# Judging critiques



## gina2201 (Oct 19, 2010)

Hello, a newbie to this showing malarky. I was at Exeter & County Open show in June and the judge took down some notes on my dog. Which site would these appear on? I am not a member of ourdogs but it asks me to join if I try to click on that section!


----------



## tashi (Dec 5, 2007)

They could be on either site Our Dogs or Dog World, it is also a weekly paper that you can get either by ordering from you local newsagent or go into W H Smith and have a look there, you can have a sneaky look to see if it has been published yet


----------



## tashi (Dec 5, 2007)

Have just had a look through the last 3 weeks of both papers and nothing in either for Exeter


----------



## moboyd (Sep 29, 2009)

if its a small open show it can take a few weeks to get published, the judges have to send their critique in to the papers within a certain length of time, and then its up to the paper to publish it, I have known it to be a few months after showing my dogs to see the actual report.

Mo


----------



## raindog (Jul 1, 2008)

moboyd said:


> if its a small open show it can take a few weeks to get published, the judges have to send their critique in to the papers within a certain length of time, and then its up to the paper to publish it, I have known it to be a few months after showing my dogs to see the actual report.
> 
> Mo


That's why I love European Shows held under FCI rules. The judge gives you a verbal critique and grades your dog in the ring.


----------



## gina2201 (Oct 19, 2010)

Ok - thanks for the info! :


----------



## leafy (Jan 9, 2011)

Yeah, could be 2 or 3 weeks. I know champ shows are usually on Fossedata


----------



## CE1985F (Jun 27, 2011)

Supplied information:
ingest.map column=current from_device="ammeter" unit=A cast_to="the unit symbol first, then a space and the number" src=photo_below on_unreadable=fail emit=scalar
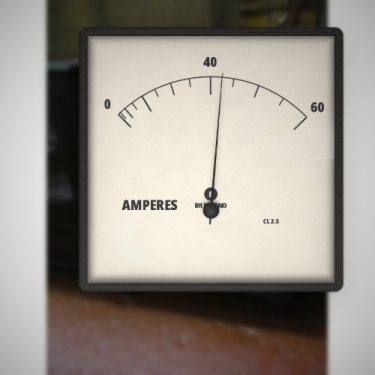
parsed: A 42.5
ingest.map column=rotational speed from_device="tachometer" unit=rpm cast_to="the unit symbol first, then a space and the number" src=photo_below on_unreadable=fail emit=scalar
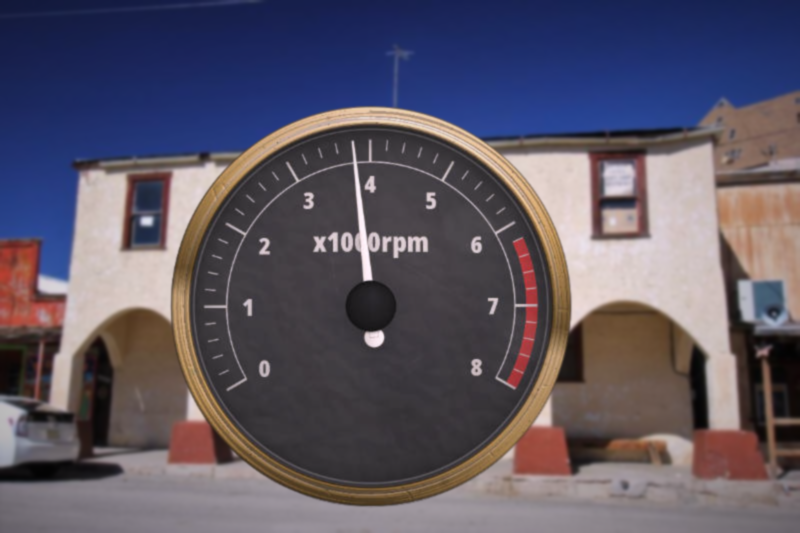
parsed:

Exercise details:
Please set down, word for word, the part of the thread on judging critiques above that opens with the words containing "## raindog (Jul" and closes with "in the ring.".

Response area:
## raindog (Jul 1, 2008)

moboyd said:


> if its a small open show it can take a few weeks to get published, the judges have to send their critique in to the papers within a certain length of time, and then its up to the paper to publish it, I have known it to be a few months after showing my dogs to see the actual report.
> 
> Mo


That's why I love European Shows held under FCI rules. The judge gives you a verbal critique and grades your dog in the ring.